Since my trip was shorter, I elected to stay in the touristic center of Sultanahmet. It is here that the sixth-century Church of Hagia Sophia stands, and the 17th-century Blue Mosque, built to vie with it in grandeur. Topkapi Place where the sultans of the Ottoman Empire lived from the 15th into the 19th century is also here, as well as the Grand Bazaar of more than 3,000 covered shops - the oldest and the largest covered market in the world.
I chose the 26-room Blue House Hotel (www.bluehouse.com) for my overnights since all of these sites were within easy walking distance of it, as were good restaurants and streetcar transportation if I wished to go farther afield inexpensively.
My first morning was devoted to a visit to Hagia Sophia, built in 537 AD by the Roman Emperor Justinian, to be “like nothing seen before since the day of Adam or can be seen in the future.” Until 1453 when Constantinople was conquered by the Turks, and the Hagia Sophia became a mosque, it was known as the grandest church in the Christian world. Today it is a museum with mosaic panels and medallions of Christ and the Virgin Mary, John the Baptist, the Last Judgment and many more on its gallery walls and its great dome.
A 10-minute walk away, my next visit was to the Blue Mosque. This mosque with six minarets and an enormous courtyard gets its name from the thousands of blue tiles from the ceramic city of Iznik on its interior walls. The intricate decoration of its domes and semi domes makes it look as though an Oriental rug had been flung high, and never fell down.
From the Blue Mosque, I walked to Topkapi Palace. To get there, I crossed the Hippodrome that today is a park area, but was once used for Roman chariot races.

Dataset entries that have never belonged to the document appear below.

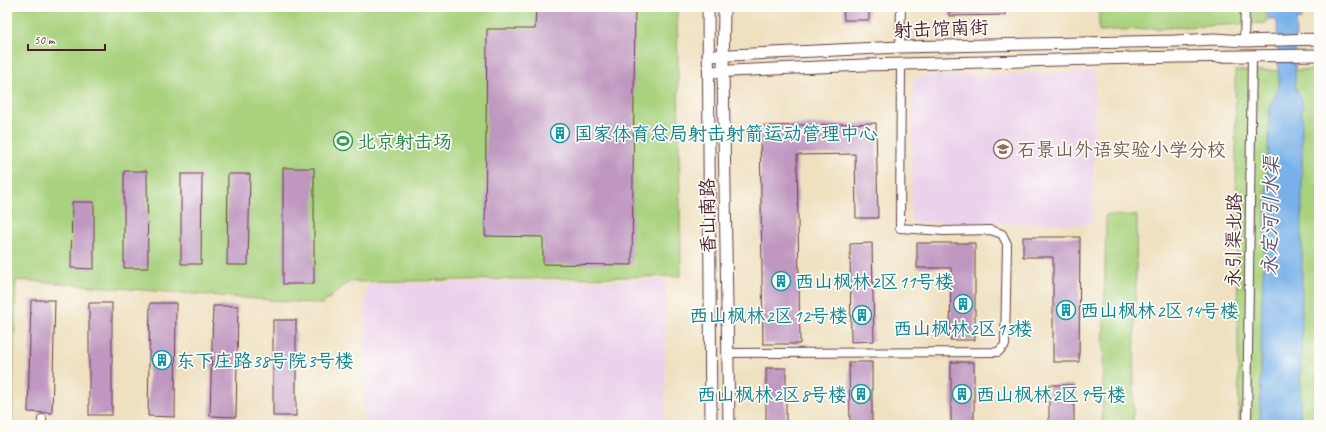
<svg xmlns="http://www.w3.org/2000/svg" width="1326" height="432" viewBox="0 0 1326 432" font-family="Caveat,'LXGW WenKai TC',sans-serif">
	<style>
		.built { fill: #ebd1eb }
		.green { fill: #a9d27e; stroke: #7a7854 }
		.water { fill: #78b1e9; stroke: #61688a }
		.building { fill: #bf97c1 }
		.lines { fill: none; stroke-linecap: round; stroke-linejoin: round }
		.street-casing { stroke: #633c41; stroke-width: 10 }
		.secondary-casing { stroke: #633c41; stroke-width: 13 }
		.street { stroke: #fff; stroke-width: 8 }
		.secondary { stroke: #fff; stroke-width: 11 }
		.labels { text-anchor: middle; stroke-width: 3.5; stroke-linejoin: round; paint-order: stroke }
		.street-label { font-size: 19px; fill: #4a1f2b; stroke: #fdfcf7 }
		.culture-label { font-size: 19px; fill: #0d838f; stroke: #fdfcf7; text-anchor: start }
		.leisure-label { font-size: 19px; fill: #27864d; stroke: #fdfcf7; text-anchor: start }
		.education-label { font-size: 19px; fill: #785e54; stroke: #fdfcf7; text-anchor: start }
		.water-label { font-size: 20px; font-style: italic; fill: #5a526e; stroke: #fdfcf7 }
	</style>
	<rect width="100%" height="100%" fill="#fdfcf7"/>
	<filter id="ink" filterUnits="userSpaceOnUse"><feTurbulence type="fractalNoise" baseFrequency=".025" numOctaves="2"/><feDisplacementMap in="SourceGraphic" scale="8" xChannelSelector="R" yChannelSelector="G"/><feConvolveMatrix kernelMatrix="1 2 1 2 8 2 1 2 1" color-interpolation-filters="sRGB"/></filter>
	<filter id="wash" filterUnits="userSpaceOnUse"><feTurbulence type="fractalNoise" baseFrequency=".012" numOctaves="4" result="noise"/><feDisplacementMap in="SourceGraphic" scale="16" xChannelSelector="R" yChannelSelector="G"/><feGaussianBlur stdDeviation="0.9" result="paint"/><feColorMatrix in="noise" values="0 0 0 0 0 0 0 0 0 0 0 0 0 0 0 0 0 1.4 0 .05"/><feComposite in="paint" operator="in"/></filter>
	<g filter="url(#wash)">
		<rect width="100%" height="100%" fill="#efe0c0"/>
		<g class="built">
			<polygon points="1095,72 1093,224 911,222 913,77"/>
			<polygon points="666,280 665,425 363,425 366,284"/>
		</g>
		<g class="green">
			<polygon points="7,7 677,7 681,276 349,282 322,304 16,280 12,425 7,425"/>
			<polygon points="1099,7 1266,7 1266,23 1099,31"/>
			<polygon points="1316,70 1319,73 1319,342 1316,385 1318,425 1239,425 1235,71"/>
			<polygon points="1106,215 1137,216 1133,425 1102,425"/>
		</g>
		<polygon class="water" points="1268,7 1301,7 1301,20 1296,20 1295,86 1302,101 1302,308 1300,425 1260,425 1262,301 1270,106 1279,88 1277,20 1268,20"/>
		<g id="blocks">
			<g class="building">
				<polygon points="536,7 635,7 632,265 543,264 543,237 485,236 487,29 535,29"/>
				<polygon points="843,7 869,7 869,20 844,20"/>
				<polygon points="949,7 1005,7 1005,15 949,16"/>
				<polygon points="876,123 878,218 856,218 855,154 797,155 800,344 763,344 760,126"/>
				<rect x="283" y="168" width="31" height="116"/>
				<polygon points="124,171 147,171 148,268 124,268"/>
				<polygon points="181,174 202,174 201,264 181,264"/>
				<polygon points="228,174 250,174 248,265 227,265"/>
				<polygon points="72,202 94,202 94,269 71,268"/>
				<polygon points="1023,237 1080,237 1079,362 1053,362 1053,257 1023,257"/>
				<polygon points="872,243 874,341 851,342 850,244"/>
				<polygon points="917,243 975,243 975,340 950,340 951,268 917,268"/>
				<polygon points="31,300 55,300 52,413 28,412"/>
				<rect x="89" y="303" width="23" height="112"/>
				<polygon points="150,303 176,303 175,417 148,416"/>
				<polygon points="213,306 238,306 236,417 210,416"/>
				<rect x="273" y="320" width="23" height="96"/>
				<polygon points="849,362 872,362 872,425 850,425"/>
				<rect x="951" y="362" width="23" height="63"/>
				<rect x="766" y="368" width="20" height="57"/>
				<rect x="1049" y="385" width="25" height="40"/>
			</g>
		</g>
	</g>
	<g filter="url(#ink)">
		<use href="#blocks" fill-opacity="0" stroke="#633c41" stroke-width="1"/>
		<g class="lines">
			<g class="street-casing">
				<g id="street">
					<polyline points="1244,41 1245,7"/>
					<polyline points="900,47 901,7"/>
					<polyline points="727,353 998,352 1005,345 1007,244 1002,234 991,230 944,231 900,228 901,64"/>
					<polyline points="42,425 42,419"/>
					<polyline points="1247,425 1252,56"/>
				</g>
			</g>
			<g class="secondary-casing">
				<g id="secondary">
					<polyline points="708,7 711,425"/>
					<polyline points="724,7 723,71 729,425"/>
					<polyline points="708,56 900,47 1175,41 1214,39 1244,41 1319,39"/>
					<polyline points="709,72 864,65 1176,57 1319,55"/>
				</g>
			</g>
			<use href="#street" class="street"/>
			<use href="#secondary" class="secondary"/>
		</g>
	</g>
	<defs>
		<g id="building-ring" transform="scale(1)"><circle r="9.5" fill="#fdfcf7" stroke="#0f9aa8" stroke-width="1.5"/><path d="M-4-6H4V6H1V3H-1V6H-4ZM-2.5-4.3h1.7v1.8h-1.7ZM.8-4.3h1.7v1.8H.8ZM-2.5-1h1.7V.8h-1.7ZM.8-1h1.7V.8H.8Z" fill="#0f9aa8"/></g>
		<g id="stadium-ring" transform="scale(1)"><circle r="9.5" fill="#fdfcf7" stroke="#2e9e5b" stroke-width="1.5"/><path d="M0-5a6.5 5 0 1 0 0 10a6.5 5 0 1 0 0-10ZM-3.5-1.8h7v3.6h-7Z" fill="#2e9e5b"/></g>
		<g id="school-ring" transform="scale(1)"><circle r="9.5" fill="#fdfcf7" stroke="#8d6e63" stroke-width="1.5"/><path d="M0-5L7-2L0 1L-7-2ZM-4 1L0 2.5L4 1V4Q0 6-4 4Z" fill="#8d6e63"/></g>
	</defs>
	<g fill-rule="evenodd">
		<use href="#building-ring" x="560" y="133"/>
		<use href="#stadium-ring" x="343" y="141"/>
		<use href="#school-ring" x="1003" y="149"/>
		<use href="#building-ring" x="781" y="281"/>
		<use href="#building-ring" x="963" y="304"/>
		<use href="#building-ring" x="1066" y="310"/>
		<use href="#building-ring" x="862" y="315"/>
		<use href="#building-ring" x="162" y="360"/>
		<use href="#building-ring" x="861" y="394"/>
		<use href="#building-ring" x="962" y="394"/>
	</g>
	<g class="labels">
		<g class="street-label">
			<text transform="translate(941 28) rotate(-2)" y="7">射击馆南街</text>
			<text transform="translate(707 216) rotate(-91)" y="7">香山南路</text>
			<text transform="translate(1233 240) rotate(-89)" y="7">永引渠北路</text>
		</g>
		<g class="culture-label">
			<text x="574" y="140">国家体育总局射击射箭运动管理中心</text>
			<text x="795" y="288">西山枫林2区11号楼</text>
			<text x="1080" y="317">西山枫林2区14号楼</text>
			<text x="848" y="322" text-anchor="end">西山枫林2区12号楼</text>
			<text x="963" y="335" text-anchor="middle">西山枫林2区13楼</text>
			<text x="176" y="367">东下庄路38号院3号楼</text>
			<text x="847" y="401" text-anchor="end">西山枫林2区8号楼</text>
			<text x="976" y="401">西山枫林2区9号楼</text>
		</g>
		<g class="leisure-label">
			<text x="357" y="148">北京射击场</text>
		</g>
		<g class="education-label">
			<text x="1017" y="156">石景山外语实验小学分校</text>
		</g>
		<g class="water-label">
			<text transform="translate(1270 216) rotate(-89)" y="7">永定河引水渠</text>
		</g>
	</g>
	<rect width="1326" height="432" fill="none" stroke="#fdfcf7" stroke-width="24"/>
	<path d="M28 44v6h77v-6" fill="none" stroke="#4a1f2b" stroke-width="2"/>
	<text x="34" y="44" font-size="12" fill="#4a1f2b" stroke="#fdfcf7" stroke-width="3" paint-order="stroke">50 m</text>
</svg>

Its highlights include two obelisks, one from Karnak in Egypt, carved from pink granite; the other the 4th-century Walled Obelisk, now rough stone, but once covered in gilded bronze plaques. When I was there, it was pomegranate season, and that bright red fruit was being freshly squeezed into juice at stands everywhere. I stopped for a glass before getting in line to visit the palace.
Built between 1359 and 1466, Topkapi has so many pavilions that one must choose which to visit, or spend a full day exploring. I chose to go to the Imperial Costume Pavilion to see magnificent silk kaftans that once belonged to sultans; the Clock Pavilion of elegant timepieces, and the treasury. I remembered the treasury’s riches - among them a bejeweled dagger with emeralds on its hilt - from the long-ago film, Topkapi, in which Peter Ustinov and fellow thieves sought to steal it from the treasury by ingenious methods. Finally, I went to the 400-room harem where the sultan’s concubines, his mother, his wives and children, eunuchs and servants lived.
Late that afternoon, I visited the Grand Bazaar, the largest covered marketplace in the world, with its rabbit warren of more than 3,000 shops selling silk scarves and embroidered pillow cases, silver and gold jewelry, carpets and slippers and handbags and souvenirs of all sorts.
Wanting to see both sides of the Bosphorus, I took a bus tour to get a glimpse of greater Istanbul, and a brief cruise on the Bosphorus. Since I was on the waterfront, I stopped to have one of the fresh fish sandwiches for which that area is renowned.
In Istanbul’s New District that seemed a world away from Sultanahmet, I admired the high fashion of shoppers. On the New District’s tree-lined streets are elegant hotels and fine shops such as Tiffany’s, Prada and Louis Vuitton.
After my bus tour, wanting to see more of the Asian side of the city, I took a taxi across the water and found a more peaceful, restful and greener area than on the European side.
There was much more that I was not able to see on my brief visit, and I wished I had more time. But my Midwestern grandmother would have been well pleased that I had seen anything at all of the Constantinople of her spelling bees.